Comparing multiple frames to determine radiation damage:

$ datcmp frame_010_00*.dat
Hypothesis: all data sets are similar
Alternative: at least one data set is different
Univariate Type III Repeated-Measures ANOVA
eps num Df den Df F Pr(>F) adj Pr(>F)
Assuming Sphericity 7 15169 1.4974 0.162984
Greenhouse-Geyser Correction 0.2258 1 3425 0.221163
Huynh-Feldt Correction 0.2260 1 3427 0.221163

Test decision: the hypothesis of similar frames can not be rejected (alpha=0.01, p-value of 0.221163), the frames are to be considered similar.

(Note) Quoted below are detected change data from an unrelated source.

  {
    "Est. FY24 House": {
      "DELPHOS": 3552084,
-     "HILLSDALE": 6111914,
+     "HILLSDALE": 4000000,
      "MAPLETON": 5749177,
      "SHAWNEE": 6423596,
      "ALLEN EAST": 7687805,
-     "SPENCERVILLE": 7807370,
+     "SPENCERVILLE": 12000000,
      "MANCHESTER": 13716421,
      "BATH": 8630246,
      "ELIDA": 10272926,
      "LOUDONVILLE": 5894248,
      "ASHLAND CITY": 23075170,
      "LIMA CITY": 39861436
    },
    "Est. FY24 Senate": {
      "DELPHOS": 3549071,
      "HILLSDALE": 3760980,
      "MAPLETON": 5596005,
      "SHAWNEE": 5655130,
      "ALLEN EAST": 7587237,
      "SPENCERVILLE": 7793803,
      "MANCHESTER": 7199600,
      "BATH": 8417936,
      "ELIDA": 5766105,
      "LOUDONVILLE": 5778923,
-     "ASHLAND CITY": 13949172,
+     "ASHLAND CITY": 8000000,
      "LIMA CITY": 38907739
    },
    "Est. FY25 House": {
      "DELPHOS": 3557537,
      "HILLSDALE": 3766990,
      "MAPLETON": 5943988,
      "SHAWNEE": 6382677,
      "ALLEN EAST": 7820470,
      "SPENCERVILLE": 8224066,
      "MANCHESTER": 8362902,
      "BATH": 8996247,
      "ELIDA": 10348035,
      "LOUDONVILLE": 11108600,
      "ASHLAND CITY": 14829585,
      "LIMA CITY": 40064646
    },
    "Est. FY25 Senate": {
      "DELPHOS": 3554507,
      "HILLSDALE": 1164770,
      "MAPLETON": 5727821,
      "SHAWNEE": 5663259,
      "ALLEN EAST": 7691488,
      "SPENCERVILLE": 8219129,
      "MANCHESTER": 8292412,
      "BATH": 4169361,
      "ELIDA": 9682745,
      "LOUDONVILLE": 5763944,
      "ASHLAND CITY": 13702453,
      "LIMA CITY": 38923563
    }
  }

$ datcmp frame_011_00*.dat
Hypothesis: all data sets are similar
Alternative: at least one data set is different
Univariate Type III Repeated-Measures ANOVA
eps num Df den Df F Pr(>F) adj Pr(>F)
Assuming Sphericity 7 15169 4.4145 0.000066
Greenhouse-Geyser Correction 0.3242 2 4918 0.012148
Huynh-Feldt Correction 0.3246 2 4923 0.012148

Although the uncorrected F-test shows highly significant results, the adjusted p-values are still larger than the chosen significance level! Test decision: the hypothesis of similar frames can not be rejected (alpha=0.01, p-value of 0.012148), the frames are to be considered similar.

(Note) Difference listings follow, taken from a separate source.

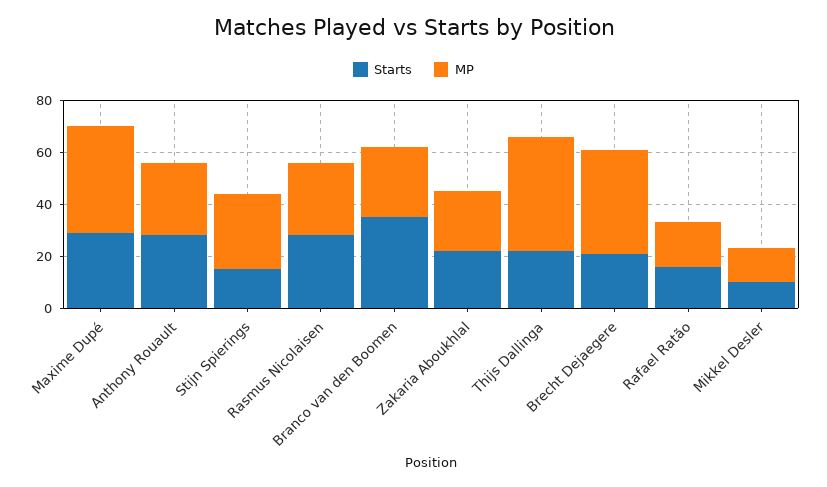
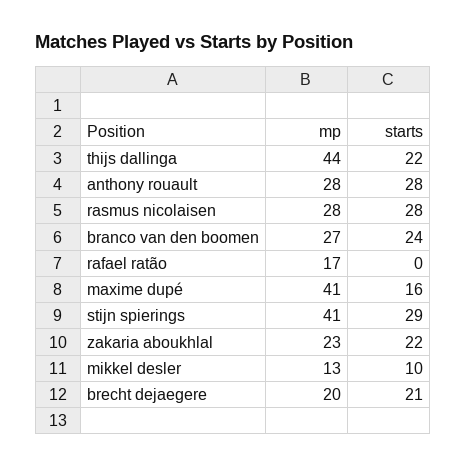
  {
    "Starts": {
-     "Maxime Dupé": 30,
+     "Maxime Dupé": 16,
      "Anthony Rouault": 28,
-     "Stijn Spierings": 15,
+     "Stijn Spierings": 29,
      "Rasmus Nicolaisen": 28,
-     "Branco van den Boomen": 35,
+     "Branco van den Boomen": 24,
      "Zakaria Aboukhlal": 22,
      "Thijs Dallinga": 22,
      "Brecht Dejaegere": 21,
-     "Rafael Ratão": 15,
+     "Rafael Ratão": 0,
      "Mikkel Desler": 10
    },
    "MP": {
      "Maxime Dupé": 41,
      "Anthony Rouault": 28,
-     "Stijn Spierings": 30,
+     "Stijn Spierings": 41,
      "Rasmus Nicolaisen": 28,
      "Branco van den Boomen": 27,
      "Zakaria Aboukhlal": 23,
      "Thijs Dallinga": 44,
-     "Brecht Dejaegere": 40,
+     "Brecht Dejaegere": 20,
      "Rafael Ratão": 17,
      "Mikkel Desler": 13
    }
  }

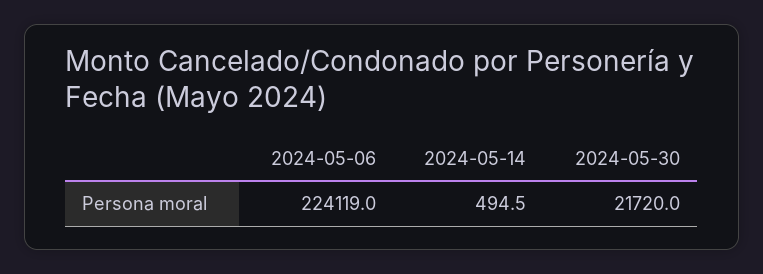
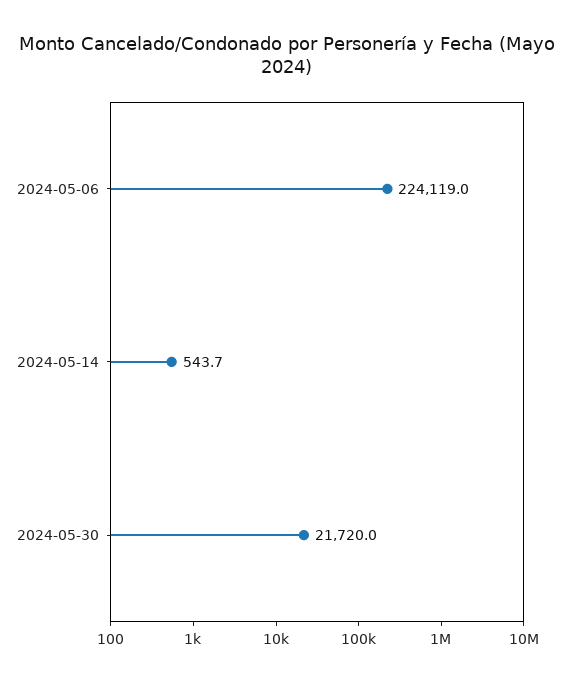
  {
    "2024-05-06": 224119,
-   "2024-05-14": 494.5,
+   "2024-05-14": 543.7,
    "2024-05-30": 21720
  }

$ datcmp frame_036_00*.dat
Hypothesis: all data sets are similar
Alternative: at least one data set is different
Univariate Type III Repeated-Measures ANOVA
eps num Df den Df F Pr(>F) adj Pr(>F)
Assuming Sphericity 7 15169 16.5080 0.000000
Greenhouse-Geyser Correction 0.2506 1 3801 0.000049
Huynh-Feldt Correction 0.2508 1 3804 0.000049

Test decision: the hypothesis of similar frames has to be rejected at a significance level of alpha=0.01 with a p-value of 0.000049, the frames are to be considered different.

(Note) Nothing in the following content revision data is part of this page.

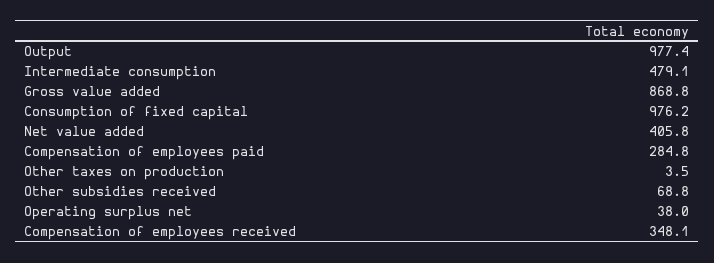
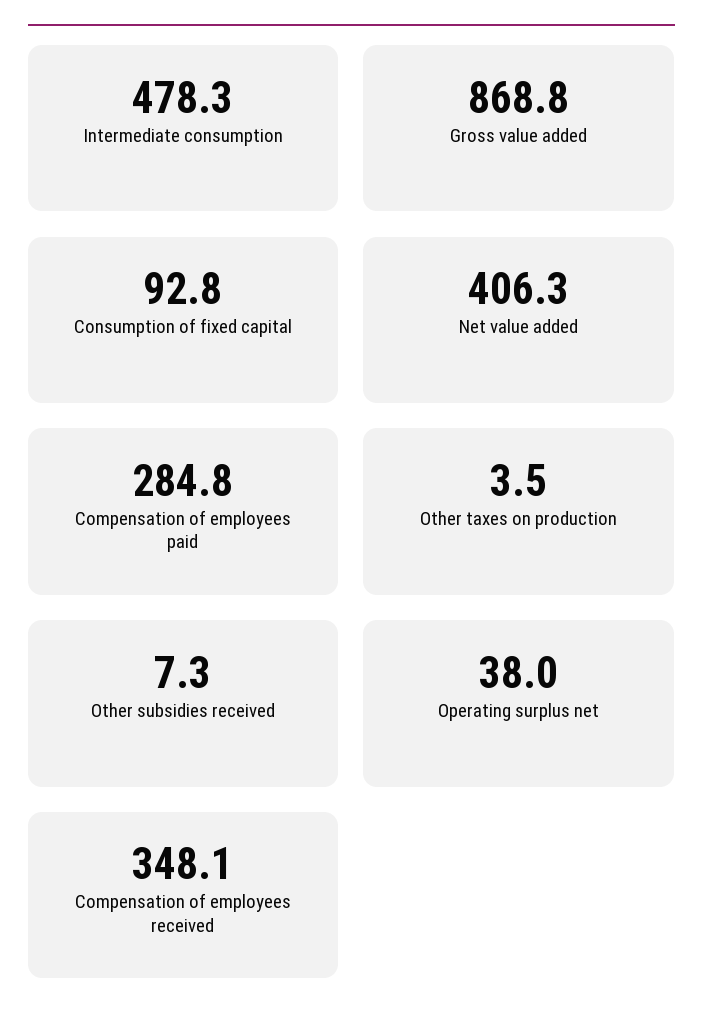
  {
-   "Output": 977.4,
-   "Intermediate consumption": 479.1,
+   "Intermediate consumption": 478.3,
    "Gross value added": 868.8,
-   "Consumption of fixed capital": 976.2,
+   "Consumption of fixed capital": 92.8,
-   "Net value added": 405.8,
+   "Net value added": 406.3,
    "Compensation of employees paid": 284.8,
    "Other taxes on production": 3.5,
-   "Other subsidies received": 68.8,
+   "Other subsidies received": 7.3,
    "Operating surplus net": 38,
    "Compensation of employees received": 348.1
  }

Now, and only now, one may ask which frames are different. To answer this, re-run the test with the post-hoc t-tests enabled:

$ datcmp frame_036_00*.dat --post-hoc
Hypothesis: all data sets are similar
Alternative: at least one data set is different
Univariate Type III Repeated-Measures ANOVA
eps num Df den Df F Pr(>F) adj Pr(>F)
Assuming Sphericity 7 15169 16.5080 0.000000
Greenhouse-Geyser Correction 0.2506 1 3801 0.000049
Huynh-Feldt Correction 0.2508 1 3804 0.000049
Post-hoc paired t-tests with Bonferroni-Holm correction
Df t Pr(>t) adj Pr(>t)
1 vs. 2 2167 0.9425 0.346047 0.346047
1 vs. 3 2167 -1.0974 0.272573 0.545147
1 vs. 4 2167 -1.9825 0.047545 0.142635
1 vs. 5 2167 -2.6553 0.007983 0.031931
1 vs. 6 2167 -3.1074 0.001912 0.009559
1 vs. 7 2167 -4.8796 0.000001 0.000008
1 vs. 8 2167 -4.3401 0.000015 0.000089
1 frame_036_001.dat
2 frame_036_002.dat
3 frame_036_003.dat
4 frame_036_004.dat
5 frame_036_005.dat
6 frame_036_006.dat
7 frame_036_007.dat
8 frame_036_008.dat

Here, the same rules apply as for the F-test: to hold the family wise error-level, the p-values need to be corrected for multiple testing. Comparing the last column, adj Pr(>t), with the significance level, here alpha=0.01, one concludes that the last three frames, 6, 7 and 8, suffer from statistically significant radiation damage and should be excluded from further analysis.